Houston — The US Energy Information Administration forecast coal production of about 674 million st in 2019, down 10.6% from year-ago production, the agency's Short-Term Energy Outlook reported Tuesday.
September's forecast for 2019 output was up 2% from August's forecast.
The 2020 projection decreased as well, from the prior month's forecast by 5.2%, and the EIA now forecasts about 617 million st in output next year.
This is the lowest 2020 output projection since the start of the year and down 20.8 million st from the previous low in May.
Coal exports for this year were projected to total 94.2 million st in the September report, down 5.8% from the August report. From 2018 exports, the EIA projects an 18.5% drop, the largest forecast drop year over year since December 2016.
In 2020, the EIA forecast 85.7 million st of exports, down 9% from the 2019 projection and down 5.2% from the previous month's forecast.
September was the lowest export forecast for 2020 through nine months, down 2.1 million st from the prior low in July.

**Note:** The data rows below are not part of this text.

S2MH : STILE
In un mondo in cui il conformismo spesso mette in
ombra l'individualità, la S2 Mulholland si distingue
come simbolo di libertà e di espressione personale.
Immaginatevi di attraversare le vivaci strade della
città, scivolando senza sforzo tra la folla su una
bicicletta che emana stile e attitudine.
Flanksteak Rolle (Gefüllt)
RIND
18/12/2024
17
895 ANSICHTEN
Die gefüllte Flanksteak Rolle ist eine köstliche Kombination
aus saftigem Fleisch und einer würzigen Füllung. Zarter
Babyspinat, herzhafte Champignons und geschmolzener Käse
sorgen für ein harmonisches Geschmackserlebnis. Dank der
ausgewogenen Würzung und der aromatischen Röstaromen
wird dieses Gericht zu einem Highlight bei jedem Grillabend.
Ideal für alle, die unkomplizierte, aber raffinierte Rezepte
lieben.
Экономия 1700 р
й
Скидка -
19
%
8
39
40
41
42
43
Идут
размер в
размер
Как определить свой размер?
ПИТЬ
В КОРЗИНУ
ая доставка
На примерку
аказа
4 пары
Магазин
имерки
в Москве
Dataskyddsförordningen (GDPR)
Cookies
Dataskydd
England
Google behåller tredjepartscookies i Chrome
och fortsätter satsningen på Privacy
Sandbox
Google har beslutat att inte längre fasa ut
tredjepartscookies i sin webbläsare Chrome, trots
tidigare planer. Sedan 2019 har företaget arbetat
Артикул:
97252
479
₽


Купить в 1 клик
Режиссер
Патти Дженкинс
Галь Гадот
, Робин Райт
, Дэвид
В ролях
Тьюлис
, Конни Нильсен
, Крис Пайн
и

Power sector consumption was forecast to total about 543 million st this year, down 14.7% from 2018 consumption, and about 500 million st next year, down 8% from the 2019 projection.
Total US consumption was forecast to be over 593 million st in 2019, down 13.8% from the previous year. The EIA 2020 forecast was about 548 million st, down 7.6% from the 2019 forecast.
Compared with US coal-powered generation of 27.4% in 2018, the September EIA report projected coal generation share of 25% in 2019 and 22% in 2020. While the 2019 projection rose 1% compared with the August report, the 2020 projection dropped 2%.
Natural gas generation share for 2019 was projected to be 37% in the newly released report, flat from the August forecast.
The 2020 generation forecast was 38%, up from August's projection of 36%, and the highest generation forecast since June.
In September, the EIA forecast gas production at 91.4 Bcf/d for 2019, which would be up 9.7% from 2018 production, while the 2020 forecast was 93.2 Bcf/d, up 2% from the 2019 forecast. Power sector consumption this year was predicted to be 30.6 Bcf/d, up 5.3% from 2018 consumption, and 30.8 Bcf/d in 2020, up 0.8% year on year.